Benchmarks
How to reproduce internal and external AIXI comparisons.
External baselines in scope
The current benchmark documentation explicitly tracks two external reference implementations:
- PyAIXI, used as a Python baseline for MC-AIXI-style experiments [pyaixi_repo].
- The older MC-AIXI C++ codebase, used as a native AC-CTW reference point [mcaixi_cpp_repo].
Those are baselines, not bundled dependencies. The repository keeps them external and drives them through harness scripts so the comparison remains inspectable instead of silently vendored.

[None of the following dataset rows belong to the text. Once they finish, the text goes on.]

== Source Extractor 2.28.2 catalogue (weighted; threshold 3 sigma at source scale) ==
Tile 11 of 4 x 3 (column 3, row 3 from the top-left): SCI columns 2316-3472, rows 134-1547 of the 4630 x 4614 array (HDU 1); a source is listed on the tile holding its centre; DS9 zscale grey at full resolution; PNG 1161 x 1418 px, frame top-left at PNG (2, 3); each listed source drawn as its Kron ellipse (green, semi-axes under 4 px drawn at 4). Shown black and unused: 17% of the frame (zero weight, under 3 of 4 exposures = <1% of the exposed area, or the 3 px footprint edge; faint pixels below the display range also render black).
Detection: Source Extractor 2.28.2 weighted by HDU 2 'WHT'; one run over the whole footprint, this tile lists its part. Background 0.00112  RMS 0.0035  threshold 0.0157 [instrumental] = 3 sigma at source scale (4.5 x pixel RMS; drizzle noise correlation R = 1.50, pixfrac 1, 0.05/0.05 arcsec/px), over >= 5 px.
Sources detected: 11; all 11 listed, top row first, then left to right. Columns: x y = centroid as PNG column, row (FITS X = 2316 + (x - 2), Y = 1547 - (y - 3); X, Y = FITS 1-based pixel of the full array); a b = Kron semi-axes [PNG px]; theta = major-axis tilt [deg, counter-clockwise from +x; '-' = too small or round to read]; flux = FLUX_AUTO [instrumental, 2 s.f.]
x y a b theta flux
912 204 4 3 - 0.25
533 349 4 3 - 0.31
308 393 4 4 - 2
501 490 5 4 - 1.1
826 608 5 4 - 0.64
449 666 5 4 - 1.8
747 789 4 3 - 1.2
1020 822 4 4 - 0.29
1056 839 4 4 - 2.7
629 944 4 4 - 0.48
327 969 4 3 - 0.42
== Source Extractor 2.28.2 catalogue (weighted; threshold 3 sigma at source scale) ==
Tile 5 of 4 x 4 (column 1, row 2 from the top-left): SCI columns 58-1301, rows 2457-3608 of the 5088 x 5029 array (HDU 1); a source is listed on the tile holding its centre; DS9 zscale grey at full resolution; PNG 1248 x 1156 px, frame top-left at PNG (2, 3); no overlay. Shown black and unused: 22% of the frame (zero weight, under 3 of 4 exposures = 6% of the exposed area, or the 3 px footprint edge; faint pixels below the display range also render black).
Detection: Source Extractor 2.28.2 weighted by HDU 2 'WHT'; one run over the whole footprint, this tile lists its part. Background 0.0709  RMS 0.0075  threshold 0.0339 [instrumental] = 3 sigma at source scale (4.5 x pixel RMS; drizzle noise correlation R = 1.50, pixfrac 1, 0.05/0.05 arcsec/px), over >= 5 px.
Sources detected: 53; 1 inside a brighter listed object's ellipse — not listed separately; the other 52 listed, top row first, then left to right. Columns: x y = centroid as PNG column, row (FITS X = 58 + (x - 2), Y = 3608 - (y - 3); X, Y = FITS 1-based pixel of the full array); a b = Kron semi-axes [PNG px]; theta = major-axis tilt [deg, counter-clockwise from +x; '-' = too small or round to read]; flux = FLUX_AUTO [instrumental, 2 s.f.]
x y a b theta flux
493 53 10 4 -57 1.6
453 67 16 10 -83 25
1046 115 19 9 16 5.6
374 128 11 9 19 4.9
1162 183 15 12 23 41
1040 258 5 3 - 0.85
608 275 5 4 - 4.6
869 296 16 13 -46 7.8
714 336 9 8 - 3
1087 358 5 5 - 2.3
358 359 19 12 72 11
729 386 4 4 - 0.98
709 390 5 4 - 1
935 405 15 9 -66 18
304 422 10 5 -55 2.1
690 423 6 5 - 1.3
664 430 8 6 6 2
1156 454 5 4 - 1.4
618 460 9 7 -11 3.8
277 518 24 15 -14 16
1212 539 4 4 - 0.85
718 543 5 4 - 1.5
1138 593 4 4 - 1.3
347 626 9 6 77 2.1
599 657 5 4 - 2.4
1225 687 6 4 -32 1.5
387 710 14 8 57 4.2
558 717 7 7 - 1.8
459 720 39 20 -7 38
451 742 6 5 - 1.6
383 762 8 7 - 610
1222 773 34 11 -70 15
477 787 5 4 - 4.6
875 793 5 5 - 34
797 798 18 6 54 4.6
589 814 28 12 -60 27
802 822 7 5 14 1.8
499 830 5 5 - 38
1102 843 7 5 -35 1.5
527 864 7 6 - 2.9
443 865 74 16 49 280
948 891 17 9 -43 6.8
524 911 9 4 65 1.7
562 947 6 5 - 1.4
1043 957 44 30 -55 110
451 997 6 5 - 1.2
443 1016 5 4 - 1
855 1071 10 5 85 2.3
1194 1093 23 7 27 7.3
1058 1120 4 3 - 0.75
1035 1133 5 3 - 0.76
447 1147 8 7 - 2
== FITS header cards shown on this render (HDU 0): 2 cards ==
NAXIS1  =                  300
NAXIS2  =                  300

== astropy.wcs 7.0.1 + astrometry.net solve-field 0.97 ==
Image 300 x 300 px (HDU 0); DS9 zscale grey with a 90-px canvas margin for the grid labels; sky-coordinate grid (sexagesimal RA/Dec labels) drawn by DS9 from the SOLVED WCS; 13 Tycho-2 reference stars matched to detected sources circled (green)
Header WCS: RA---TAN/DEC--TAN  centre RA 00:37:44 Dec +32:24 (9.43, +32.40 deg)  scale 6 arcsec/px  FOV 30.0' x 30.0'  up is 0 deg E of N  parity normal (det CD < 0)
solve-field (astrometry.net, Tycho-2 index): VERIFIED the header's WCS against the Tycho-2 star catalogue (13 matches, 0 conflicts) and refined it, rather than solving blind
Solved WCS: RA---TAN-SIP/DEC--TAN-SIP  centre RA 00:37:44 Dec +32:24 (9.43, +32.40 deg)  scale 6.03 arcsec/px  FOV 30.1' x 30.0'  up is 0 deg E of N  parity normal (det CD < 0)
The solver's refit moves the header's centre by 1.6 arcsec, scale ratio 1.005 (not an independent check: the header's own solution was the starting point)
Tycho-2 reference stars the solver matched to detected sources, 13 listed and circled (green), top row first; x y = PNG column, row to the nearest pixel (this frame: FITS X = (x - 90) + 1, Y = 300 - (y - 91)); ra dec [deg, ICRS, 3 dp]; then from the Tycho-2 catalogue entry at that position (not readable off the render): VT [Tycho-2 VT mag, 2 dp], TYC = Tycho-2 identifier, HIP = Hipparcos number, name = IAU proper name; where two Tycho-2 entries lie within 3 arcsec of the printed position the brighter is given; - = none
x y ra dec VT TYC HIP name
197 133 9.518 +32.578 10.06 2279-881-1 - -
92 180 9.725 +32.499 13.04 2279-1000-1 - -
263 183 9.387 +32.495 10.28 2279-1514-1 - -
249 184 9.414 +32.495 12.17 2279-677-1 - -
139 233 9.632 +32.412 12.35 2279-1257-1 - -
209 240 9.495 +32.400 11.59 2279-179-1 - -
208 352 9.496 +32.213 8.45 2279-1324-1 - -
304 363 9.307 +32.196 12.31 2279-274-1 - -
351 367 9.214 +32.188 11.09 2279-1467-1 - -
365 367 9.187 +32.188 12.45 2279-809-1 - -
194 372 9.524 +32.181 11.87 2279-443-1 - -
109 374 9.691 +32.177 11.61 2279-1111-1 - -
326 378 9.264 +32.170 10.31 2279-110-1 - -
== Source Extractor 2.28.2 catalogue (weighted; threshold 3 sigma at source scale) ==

1. In-repo AIQI vs MC-AIXI
For quick relative comparisons inside this repository, use:
scripts/bench_aiqi_vs_aixi.sh
This harness is intentionally narrow. It is for comparing the two planner paths in the current repo, not for reproducing the AIQI paper against external implementations.
Code references
2. Compare against PyAIXI
If you already have a PyAIXI clone, run:
scripts/bench_aixi_vs_pyaixi.sh --pyaixi-root /path/to/pyaixi
This path is useful when you want a direct comparison between the current infotheory MC-AIXI stack and the Python reference implementation without bringing in the full Guix-pinned multi-implementation harness.
Code references
3. Reproducible multi-implementation runs
For the heavier, more reproducible comparison across:
infotheoryRust CLI,infotheoryPython bindings,- PyAIXI,
- and MC-AIXI C++,
use the Guix wrapper:
scripts/bench_aixi_competitors_guix.sh --trials 3 --profile default
The script writes plot-ready TSV files under target/aixi-competitors/<timestamp>/, records the commands used, and pins the external competitor repositories by commit for the run.
Comparison notes
The runner distinguishes between the directly comparable AC-CTW path and the repository's FAC-CTW variants. That distinction matters: FAC-CTW is informative and often useful, but it is not a like-for-like drop-in for older AC-CTW reference implementations [veness2011_mcaixi].
The benchmark runner also normalizes reward reporting for Kuhn Poker because some older implementations print encoded reward symbols rather than native-domain rewards. That normalization step is part of the comparison logic rather than an after-the-fact spreadsheet fix.